Similar challenges can be seen in the health sector. During research in Sierra Leone [^] this year, communities spoke of taking sick infants to traditional healers, rather than government-run clinics, because they were more accessible, affordable and provided important treatments for spiritual causes of illness. This is despite massive investments in the health sector and the launch of the Free Health Care Initiative [^] in 2010, making basic health services for pregnant women and children under five free (at least in theory).
Reforms of state provided services – both in the justice and health sectors – are clearly important. In Sierra Leone, more people trust the police than in the past and more mothers are utilising health clinics [^], helping to reduce appalling rates of maternal and child mortality. Yet, in both sectors, these state providers exist within plural systems in which a variety of providers of care and dispute resolution interact in often highly cooperative ways. There are examples of police referring minor cases to chiefs for customary dispute resolution; and cases of government health clinics referring illnesses deemed to be ‘spiritual’ to traditional healers. Development interventions must understand these interactive delivery systems if their interventions are to be effective.
Furthermore, given ongoing accessibility issues, it is not surprising that formal providers exist within a broader network of providers. In one community we visited earlier this year, for instance, the nearest health facility is 5 kilometres away, no one in the village owns a vehicle and there is no phone signal to call for outside help. As a result, households only make the expensive trip (or, more often than not, the long walk) to the clinic when absolutely necessary. Recently, three women have given birth on the walk to the clinic and one of the children died. Communities innovate alternatives to help them deal with the illnesses, disputes and other problems that are a part of life everywhere.
Understanding local and community dynamics of service delivery
Are there dangers of engaging with a broader set of providers? Of course. Chiefs in Sierra Leone can enforce highly discriminatory customary laws that contravene peoples’ rights, particularly those of women. Traditional healers can diagnose illness in ways that overlook biomedical causes and can thus leave patients dangerously ill or worse. But these challenges should be a reason to engage these actors – not to overlook them in the hope that they will simply disappear.
What is more, state service delivery is not without tremendous shortcomings. A number of government health clinics are consistently reported to routinely charge patients for services that are meant to be free – denying people services that the state has promised.

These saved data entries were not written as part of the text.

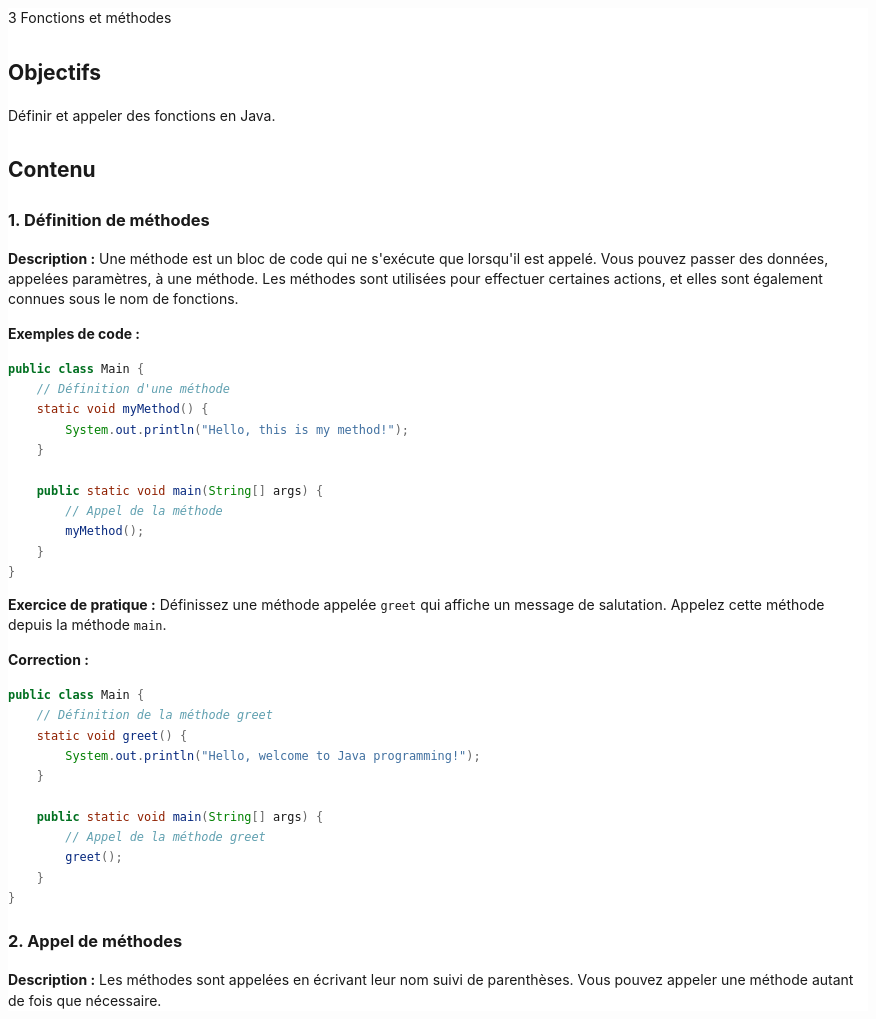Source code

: 

3 Fonctions et méthodes

## Objectifs
Définir et appeler des fonctions en Java.

## Contenu

### 1. Définition de méthodes
**Description :**
Une méthode est un bloc de code qui ne s'exécute que lorsqu'il est appelé. Vous pouvez passer des données, appelées paramètres, à une méthode. Les méthodes sont utilisées pour effectuer certaines actions, et elles sont également connues sous le nom de fonctions.

**Exemples de code :**
```java
public class Main {
    // Définition d'une méthode
    static void myMethod() {
        System.out.println("Hello, this is my method!");
    }

    public static void main(String[] args) {
        // Appel de la méthode
        myMethod();
    }
}
```

**Exercice de pratique :**
Définissez une méthode appelée `greet` qui affiche un message de salutation. Appelez cette méthode depuis la méthode `main`.

**Correction :**
```java
public class Main {
    // Définition de la méthode greet
    static void greet() {
        System.out.println("Hello, welcome to Java programming!");
    }

    public static void main(String[] args) {
        // Appel de la méthode greet
        greet();
    }
}
```

### 2. Appel de méthodes
**Description :**
Les méthodes sont appelées en écrivant leur nom suivi de parenthèses. Vous pouvez appeler une méthode autant de fois que nécessaire.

Medicine stock outs [^] are common occurrences, leading people to rely upon unregulated drug peddlers [^] selling expired or counterfeit medication. Clinic staff are poorly trained and have been found to misdiagnose [^] patients in some cases. Sierra Leone’s justice system fares no better. Magistrate courts are located only in district capitals – making them highly inaccessible. There are extreme shortages [^] of magistrates, prosecutors, lawyers and judges throughout the country – resulting in high case backlogs and incredibly high rates of pre-trial detention.
If development practitioners aim to improve people’s quality of life – either by providing improved healthcare or by ensuring access to fair and speedy justice – then they need to engage with the multiple providers of these services that people actually use, rather than just one part of the system that external actors would ideally like people to use. Some work has begun in this vein. For example, some traditional birth attendants have been trained [^] in Sierra Leone and cooperate with government health facilities by bringing women in labour to deliver at the clinic, rather than at home. But much more recognition of the interactive nature of delivery systems is needed.
Understanding service access beyond the state: A networked perspective
This can start by developing an understanding of how people actually navigate delivery systems – be it in healthcare, justice or other sectors. Providers rarely exist as discrete options that people utilise in isolation. Rather, people try multiple providers at once and often move between them. Because providers exist within an interactive system, engaging with one part of this system will necessarily have consequences for the other parts. As a result, development interventions must understand the interconnections and the impact (limited or otherwise) that tinkering with one part of a system can have.